Kriminologi bukanlah bagian dari ilmu hukum pidana. Sering terjadi kesalahan
persepsi tentang bidang ilmu pengetahuan kriminologi. Sebagian besar orang yang pertama
kali mendengar kata kriminologi akan mengaitkannya dengan pendidikan hukum karena kata
kriminologi memang berkaitan dengan masalah kejahatan sehingga serta merta orang
menghubungkan dengan kejahatan dalam artian pelanggaran hukum pidana. Ada juga orang
yang mengaitkan kriminologi dengan pekerjaan detektif atau reserse karena tugas mereka
memang mengungkap suatu peristiwa kejahatan dan menangkap pelakunya. Persepsi ini tidak
sepenuhnya salah, tetapi juga tidak benar.
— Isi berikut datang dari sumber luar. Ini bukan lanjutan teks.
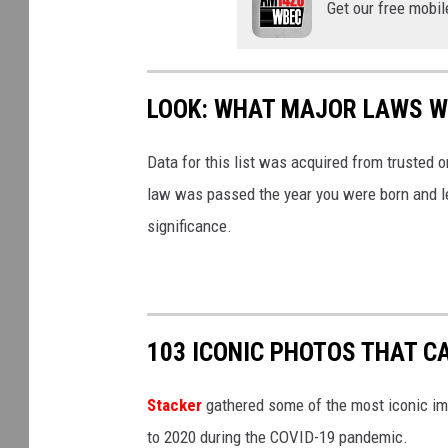
Get our free mobil
LOOK: WHAT MAJOR LAWS W
Data for this list was acquired from trusted
law was passed the year you were born and le
significance.
103 ICONIC PHOTOS THAT C
Stacker
gathered some of the most iconic ima
to 2020 during the COVID-19 pandemic.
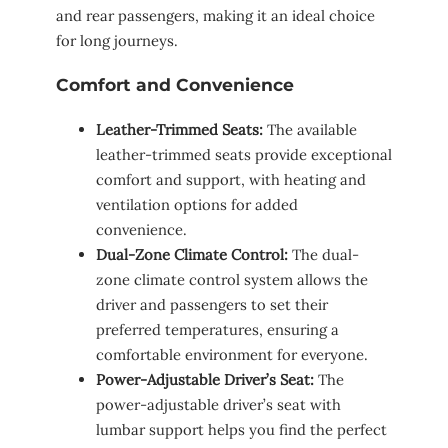
and rear passengers, making it an ideal choice
for long journeys.
Comfort and Convenience
Leather-Trimmed Seats:
The available
leather-trimmed seats provide exceptional
comfort and support, with heating and
ventilation options for added
convenience.
Dual-Zone Climate Control:
The dual-
zone climate control system allows the
driver and passengers to set their
preferred temperatures, ensuring a
comfortable environment for everyone.
Power-Adjustable Driver’s Seat:
The
power-adjustable driver’s seat with
lumbar support helps you find the perfect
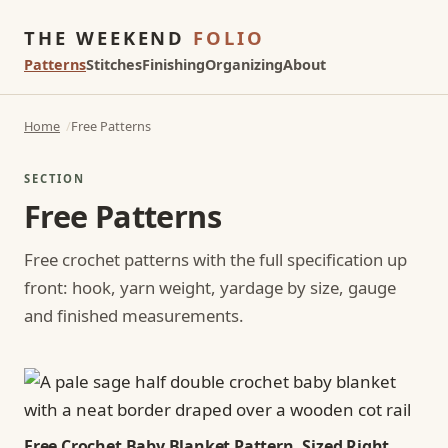
THE WEEKEND
FOLIO
Patterns
Stitches
Finishing
Organizing
About
Home
Free Patterns
SECTION
Free Patterns
Free crochet patterns with the full specification up
front: hook, yarn weight, yardage by size, gauge
and finished measurements.
Free Crochet Baby Blanket Pattern, Sized Right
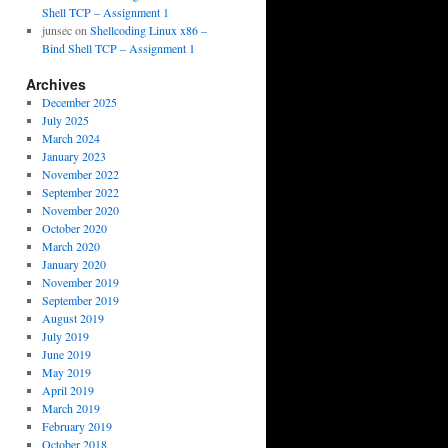
Shell TCP – Assignment 1
junsec
on
Shellcoding Linux x86 –
Bind Shell TCP – Assignment 1
Archives
December 2025
July 2025
March 2024
January 2023
November 2022
September 2022
November 2020
October 2020
March 2020
January 2020
November 2019
September 2019
August 2019
July 2019
June 2019
May 2019
April 2019
March 2019
February 2019
October 2018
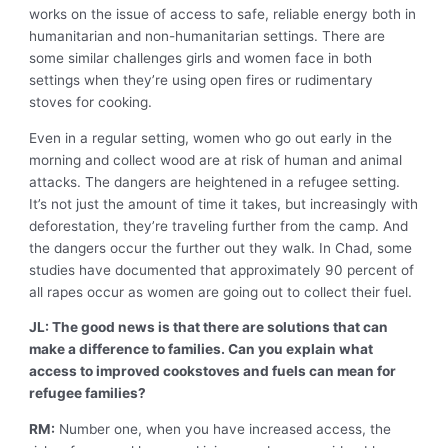
works on the issue of access to safe, reliable energy both in
humanitarian and non-humanitarian settings. There are
some similar challenges girls and women face in both
settings when they’re using open fires or rudimentary
stoves for cooking.
Even in a regular setting, women who go out early in the
morning and collect wood are at risk of human and animal
attacks. The dangers are heightened in a refugee setting.
It’s not just the amount of time it takes, but increasingly with
deforestation, they’re traveling further from the camp. And
the dangers occur the further out they walk. In Chad, some
studies have documented that approximately 90 percent of
all rapes occur as women are going out to collect their fuel.
JL: The good news is that there are solutions that can
make a difference to families. Can you explain what
access to improved cookstoves and fuels can mean for
refugee families?
RM:
Number one, when you have increased access, the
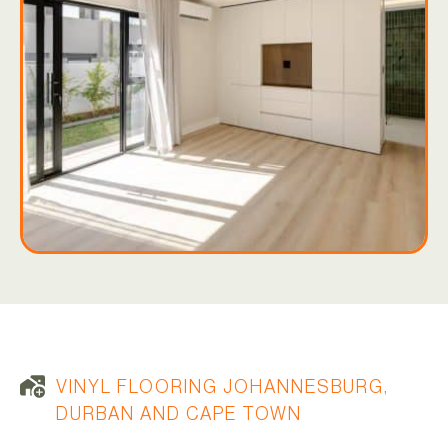
VINYL FLOORING JOHANNESBURG,
DURBAN AND CAPE TOWN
Kriminologi juga bukanlah cabang sosiologi atau
cabang dari studi peradilan pidana (criminal justice), seperti yang diyakini oleh beberapa
orang. Kriminologi dapat dikaitkan dengan pergeseran intelektual yang telah terjadi selama
300 tahun. Sebagai contoh, akarnya yang paling awal dapat dilacak pada filsafat dan ideologi
politik dan bukan ilmu sosial. Kriminologi biasanya menunjuk pada tulisan-tulisan seorang
sarjana Italia, Cesare Beccaria (1738- 1794), sebagai salah satu upaya pertama untuk
mengembangkan pemahaman sistematis tentang mengapa orang melakukan kejahatan.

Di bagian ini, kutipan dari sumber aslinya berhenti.